## Data for the task:
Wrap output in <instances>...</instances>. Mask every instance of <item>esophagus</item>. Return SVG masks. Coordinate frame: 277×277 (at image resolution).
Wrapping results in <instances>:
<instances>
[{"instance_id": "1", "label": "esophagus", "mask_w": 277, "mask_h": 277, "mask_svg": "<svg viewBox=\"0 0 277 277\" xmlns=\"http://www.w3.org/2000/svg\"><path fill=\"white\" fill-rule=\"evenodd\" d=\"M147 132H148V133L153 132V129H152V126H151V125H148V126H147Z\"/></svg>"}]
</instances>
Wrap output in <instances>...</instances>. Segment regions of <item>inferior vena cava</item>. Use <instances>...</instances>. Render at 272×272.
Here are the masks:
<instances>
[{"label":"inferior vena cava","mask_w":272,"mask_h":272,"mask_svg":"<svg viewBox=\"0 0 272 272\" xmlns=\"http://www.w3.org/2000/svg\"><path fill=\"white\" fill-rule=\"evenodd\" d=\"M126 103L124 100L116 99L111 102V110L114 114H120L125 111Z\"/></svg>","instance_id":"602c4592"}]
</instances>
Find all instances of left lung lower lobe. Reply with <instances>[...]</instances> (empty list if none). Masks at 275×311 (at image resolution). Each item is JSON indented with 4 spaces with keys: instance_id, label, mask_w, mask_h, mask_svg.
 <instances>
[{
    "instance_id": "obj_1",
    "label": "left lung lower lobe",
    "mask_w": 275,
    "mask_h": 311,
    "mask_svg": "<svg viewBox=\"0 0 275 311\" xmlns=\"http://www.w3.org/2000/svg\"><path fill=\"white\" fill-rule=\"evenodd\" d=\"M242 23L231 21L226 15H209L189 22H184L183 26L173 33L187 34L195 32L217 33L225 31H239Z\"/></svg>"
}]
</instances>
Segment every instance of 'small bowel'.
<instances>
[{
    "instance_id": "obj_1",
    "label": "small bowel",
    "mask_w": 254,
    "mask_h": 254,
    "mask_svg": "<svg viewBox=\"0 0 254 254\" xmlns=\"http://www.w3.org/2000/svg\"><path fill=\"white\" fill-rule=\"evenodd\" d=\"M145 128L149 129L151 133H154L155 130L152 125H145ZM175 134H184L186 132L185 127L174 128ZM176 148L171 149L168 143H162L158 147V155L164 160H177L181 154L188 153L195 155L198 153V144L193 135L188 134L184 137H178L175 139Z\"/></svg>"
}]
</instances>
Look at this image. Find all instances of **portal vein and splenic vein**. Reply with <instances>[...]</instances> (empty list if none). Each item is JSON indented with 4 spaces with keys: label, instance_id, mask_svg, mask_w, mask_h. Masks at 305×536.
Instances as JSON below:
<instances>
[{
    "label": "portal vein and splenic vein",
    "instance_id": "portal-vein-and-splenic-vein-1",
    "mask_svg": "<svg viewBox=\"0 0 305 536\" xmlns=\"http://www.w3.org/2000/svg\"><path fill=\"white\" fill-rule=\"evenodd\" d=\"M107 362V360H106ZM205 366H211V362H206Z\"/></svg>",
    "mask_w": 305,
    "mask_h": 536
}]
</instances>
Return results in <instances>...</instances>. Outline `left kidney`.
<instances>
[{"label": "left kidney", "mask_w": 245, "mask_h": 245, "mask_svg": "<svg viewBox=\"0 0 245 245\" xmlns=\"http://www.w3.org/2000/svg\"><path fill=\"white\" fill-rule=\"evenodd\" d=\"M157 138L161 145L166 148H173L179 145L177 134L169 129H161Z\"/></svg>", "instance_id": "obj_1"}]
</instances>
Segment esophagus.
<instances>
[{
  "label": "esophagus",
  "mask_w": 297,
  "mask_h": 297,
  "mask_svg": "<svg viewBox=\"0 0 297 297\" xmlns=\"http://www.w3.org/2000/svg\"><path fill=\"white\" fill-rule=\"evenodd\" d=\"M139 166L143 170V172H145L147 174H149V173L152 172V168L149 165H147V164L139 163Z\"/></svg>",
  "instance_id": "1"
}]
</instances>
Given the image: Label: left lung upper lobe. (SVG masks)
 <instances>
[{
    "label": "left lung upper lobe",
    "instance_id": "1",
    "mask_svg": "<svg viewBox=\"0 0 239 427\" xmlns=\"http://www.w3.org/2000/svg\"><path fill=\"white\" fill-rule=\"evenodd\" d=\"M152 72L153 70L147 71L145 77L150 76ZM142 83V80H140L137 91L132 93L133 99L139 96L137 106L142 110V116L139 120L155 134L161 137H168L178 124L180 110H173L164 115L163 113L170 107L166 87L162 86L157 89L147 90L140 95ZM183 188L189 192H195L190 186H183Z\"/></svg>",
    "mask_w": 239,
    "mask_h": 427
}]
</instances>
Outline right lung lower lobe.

## Task statement:
Count the lines above that contain the string "Return", with case counting. Give only the number.

## Answer below:
2